[Data to examine Boundary: Start]

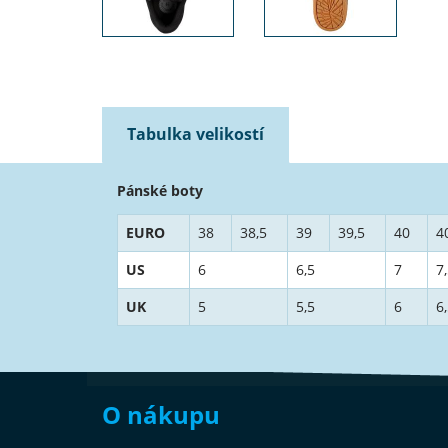
Tabulka velikostí
Pánské boty
EURO
38
38,5
39
39,5
40
4
US
6
6,5
7
7
UK
5
5,5
6
6
O nákupu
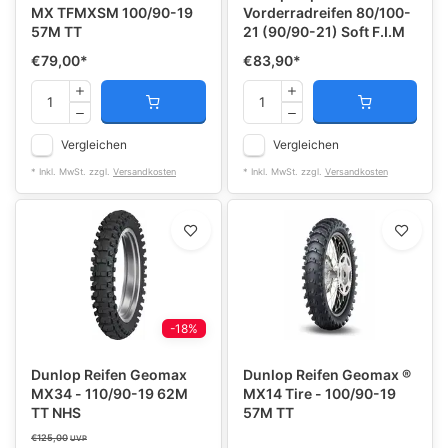
MX TFMXSM 100/90-19
Vorderradreifen 80/100-
57M TT
21 (90/90-21) Soft F.I.M
€79,00
*
€83,90
*
Vergleichen
Vergleichen
* Inkl. MwSt. zzgl.
Versandkosten
* Inkl. MwSt. zzgl.
Versandkosten
-18%
Dunlop Reifen Geomax
Dunlop Reifen Geomax ®
MX34 - 110/90-19 62M
MX14 Tire - 100/90-19
TT NHS
57M TT
€125,00
UVP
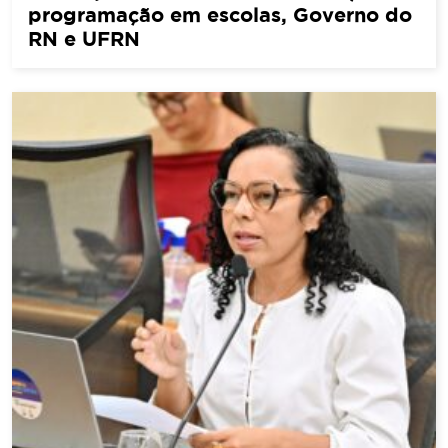
programação em escolas, Governo do
RN e UFRN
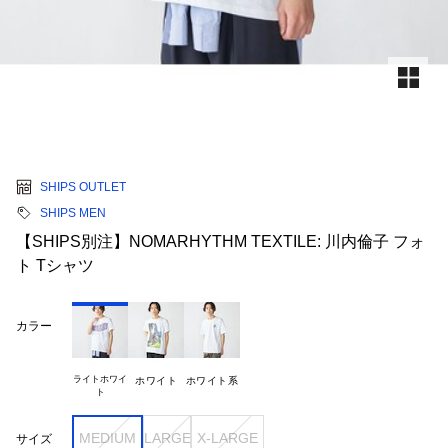
SHIPS OUTLET
SHIPS MEN
【SHIPS別注】NOMARHYTHM TEXTILE: 川内倫子 フォ
ト Tシャツ
カラー
ライトホワイ

ホワイト
ホワイト系
MEDIUM
LARGE
X-LARGE
サイズ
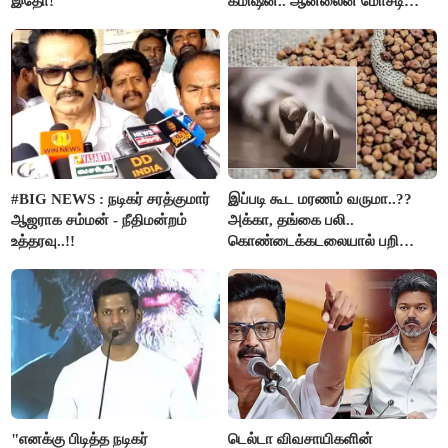
இதோ!
கமிஷன்.. ஆன்லைன் மோசடி
கும்பலுக்கு உதவிய வாலிபர்
கைது..!!
#BIG NEWS : நடிகர் சரத்குமார்
இப்படி கூட மரணம் வருமா..??
ஆஜராக சம்மன் - நீதிமன்றம்
அக்கா, தங்கை பலி..
உத்தரவு..!!
கொண்டைக்கடலையால் பறிபோன
உயிர்கள்..!!
"எனக்கு பிடித்த நடிகர்
டெல்டா விவசாயிகளின்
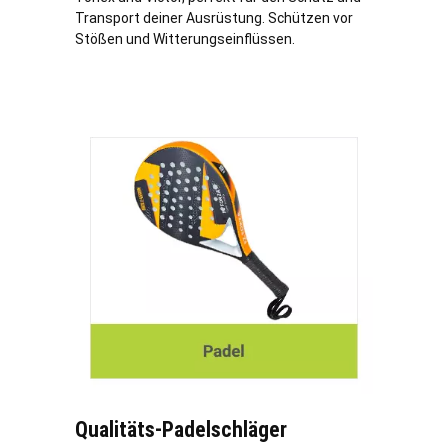
Transport deiner Ausrüstung. Schützen vor
Stößen und Witterungseinflüssen.
Qualitäts-Padelschläger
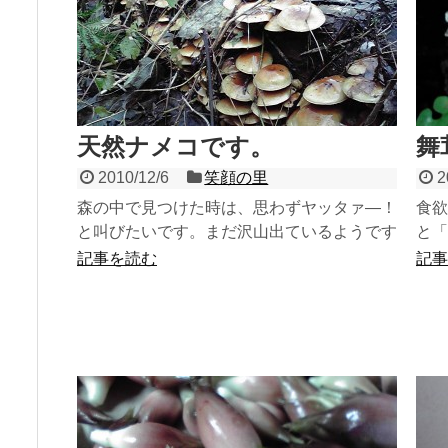
天然ナメコです。
舞
2010/12/6
笑顔の里
2
森の中で見つけた時は、思わずヤッタァ―！
食欲
と叫びたいです。まだ沢山出ているようです
と「
が、もうすぐ白く雪化粧しますのでそれまで
タケ
記事を読む
記事
の楽しみです。
態で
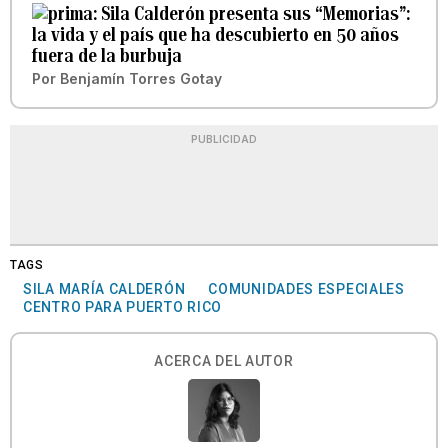
Sila Calderón presenta sus “Memorias”:
la vida y el país que ha descubierto en 50 años
fuera de la burbuja
Por
Benjamín Torres Gotay
PUBLICIDAD
TAGS
SILA MARÍA CALDERÓN
COMUNIDADES ESPECIALES
CENTRO PARA PUERTO RICO
ACERCA DEL AUTOR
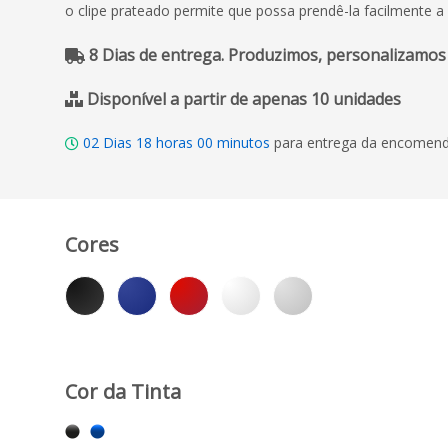
o clipe prateado permite que possa prendê-la facilmente 
8 Dias de entrega. Produzimos, personalizamos
Disponível a partir de apenas 10 unidades
02
Dias
18
horas
00
minutos
para entrega da encomenda
Cores
Cor da Tinta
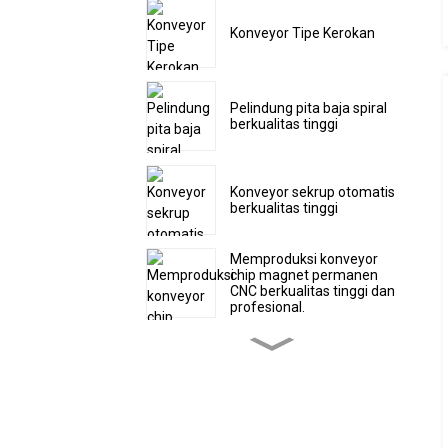
Konveyor Tipe Kerokan
Pelindung pita baja spiral
berkualitas tinggi
Konveyor sekrup otomatis
berkualitas tinggi
Memproduksi konveyor
chip magnet permanen
CNC berkualitas tinggi dan
profesional.
Konveyor serpihan tipe
sabuk berengsel langsung
dari pabrik, konveyor CNC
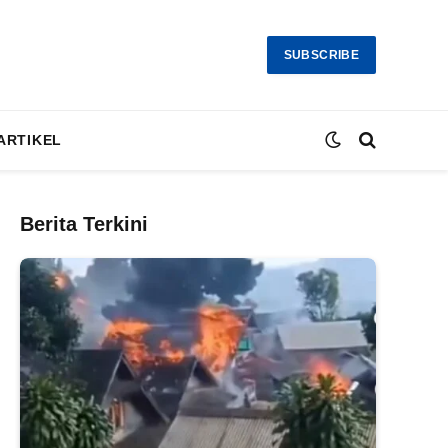
SUBSCRIBE
ARTIKEL
Berita Terkini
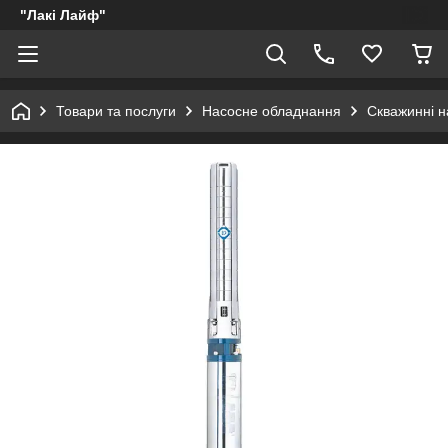
"Лакі Лайф"
Товари та послуги
Насосне обладнання
Скважинні н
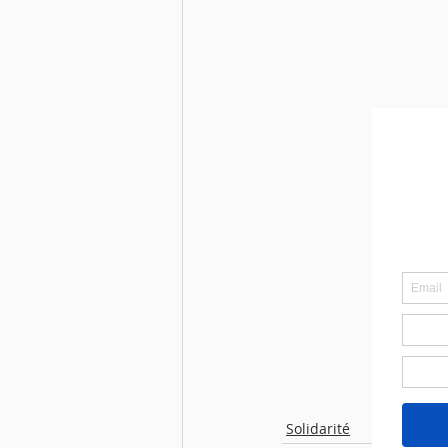
Solidarité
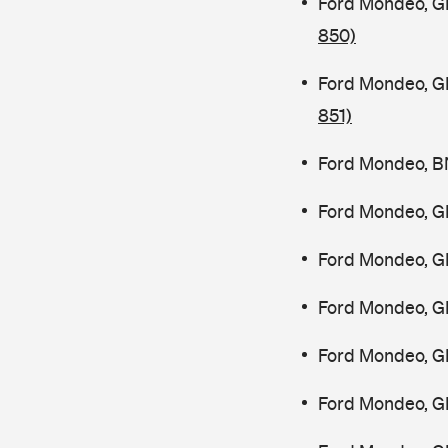
Ford Mondeo, G
850)
Ford Mondeo, G
851)
Ford Mondeo, B
Ford Mondeo, G
Ford Mondeo, G
Ford Mondeo, G
Ford Mondeo, G
Ford Mondeo, G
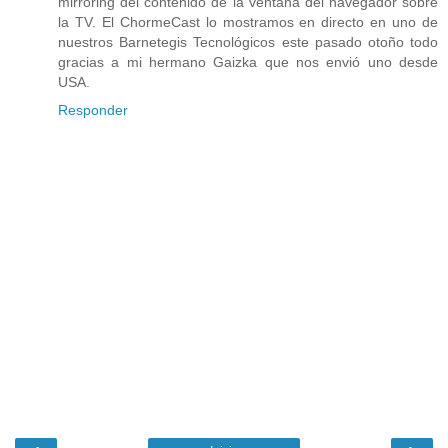
mirroring del contenido de la ventana del navegador sobre
la TV. El ChormeCast lo mostramos en directo en uno de
nuestros Barnetegis Tecnológicos este pasado otoño todo
gracias a mi hermano Gaizka que nos envió uno desde
USA.
Responder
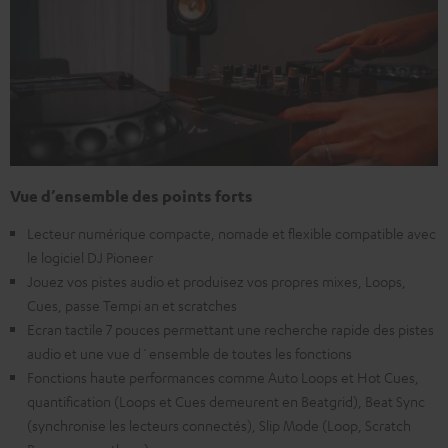
Vue d’ensemble des points forts
Lecteur numérique compacte, nomade et flexible compatible avec
le logiciel DJ Pioneer
Jouez vos pistes audio et produisez vos propres mixes, Loops,
Cues, passe Tempi an et scratches
Ecran tactile 7 pouces permettant une recherche rapide des pistes
audio et une vue d´ensemble de toutes les fonctions
Fonctions haute performances comme Auto Loops et Hot Cues,
quantification (Loops et Cues demeurent en Beatgrid), Beat Sync
(synchronise les lecteurs connectés), Slip Mode (Loop, Scratch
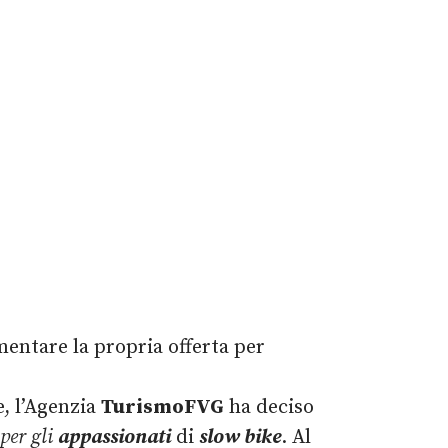
mentare la propria offerta per
e, l’Agenzia
TurismoFVG
ha deciso
 per gli
appassionati
di
slow bike
. Al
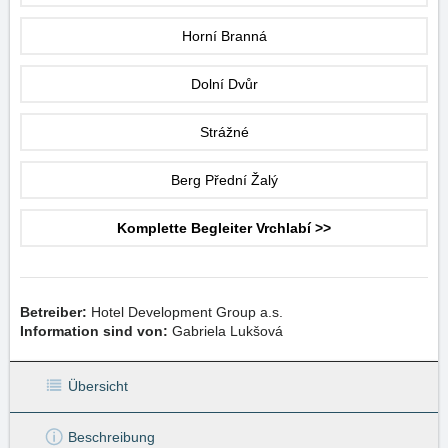
Horní Branná
Dolní Dvůr
Strážné
Berg Přední Žalý
Komplette Begleiter Vrchlabí >>
Betreiber:
Hotel Development Group a.s.
Information sind von:
Gabriela Lukšová
Übersicht
Beschreibung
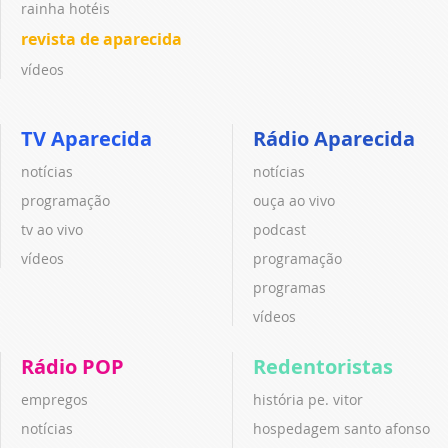
rainha hotéis
revista de aparecida
vídeos
TV Aparecida
Rádio Aparecida
notícias
notícias
programação
ouça ao vivo
tv ao vivo
podcast
vídeos
programação
programas
vídeos
Rádio POP
Redentoristas
empregos
história pe. vitor
notícias
hospedagem santo afonso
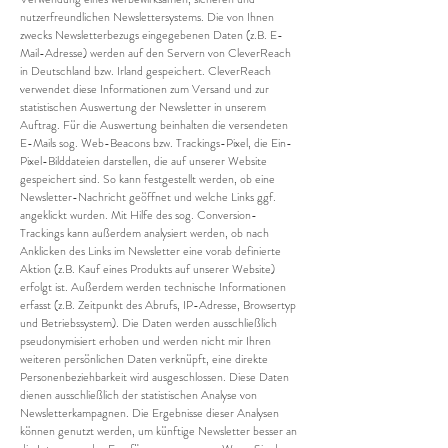
nutzerfreundlichen Newslettersystems. Die von Ihnen
zwecks Newsletterbezugs eingegebenen Daten (z.B. E-
Mail-Adresse) werden auf den Servern von CleverReach
in Deutschland bzw. Irland gespeichert. CleverReach
verwendet diese Informationen zum Versand und zur
statistischen Auswertung der Newsletter in unserem
Auftrag. Für die Auswertung beinhalten die versendeten
E-Mails sog. Web-Beacons bzw. Trackings-Pixel, die Ein-
Pixel-Bilddateien darstellen, die auf unserer Website
gespeichert sind. So kann festgestellt werden, ob eine
Newsletter-Nachricht geöffnet und welche Links ggf.
angeklickt wurden. Mit Hilfe des sog. Conversion-
Trackings kann außerdem analysiert werden, ob nach
Anklicken des Links im Newsletter eine vorab definierte
Aktion (z.B. Kauf eines Produkts auf unserer Website)
erfolgt ist. Außerdem werden technische Informationen
erfasst (z.B. Zeitpunkt des Abrufs, IP-Adresse, Browsertyp
und Betriebssystem). Die Daten werden ausschließlich
pseudonymisiert erhoben und werden nicht mir Ihren
weiteren persönlichen Daten verknüpft, eine direkte
Personenbeziehbarkeit wird ausgeschlossen. Diese Daten
dienen ausschließlich der statistischen Analyse von
Newsletterkampagnen. Die Ergebnisse dieser Analysen
können genutzt werden, um künftige Newsletter besser an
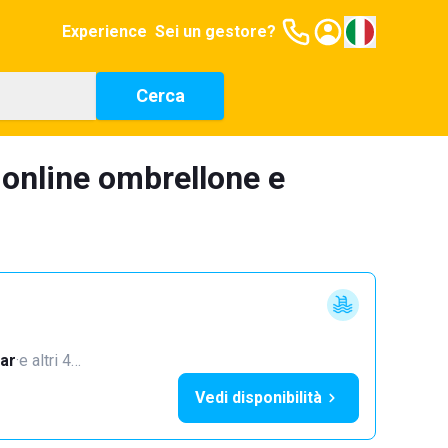
Experience
Sei un gestore?
Cerca
 online ombrellone e
ar
·
e altri 4…
Vedi disponibilità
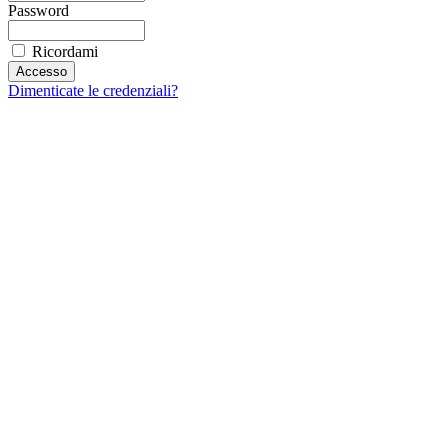
Password
Ricordami
Dimenticate le credenziali?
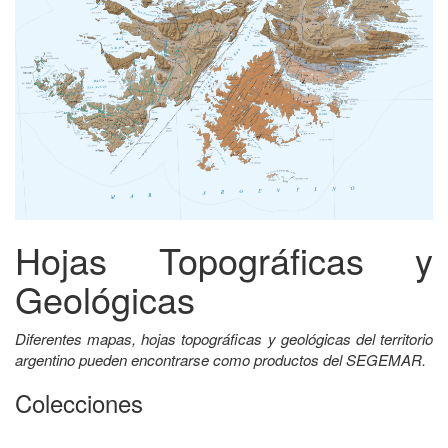
Hojas Topográficas y
Geológicas
Diferentes mapas, hojas topográficas y geológicas del territorio
argentino pueden encontrarse como productos del SEGEMAR.
Colecciones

[Data to examine Boundary: End]

• Instructions to follow: Pick out every line in the entries above that contains the word "sind", matching its capitalization exactly. List those lines as they appear.

• Task answer:
Information sind von:
gespeichert sind. So kann festgestellt werden, ob eine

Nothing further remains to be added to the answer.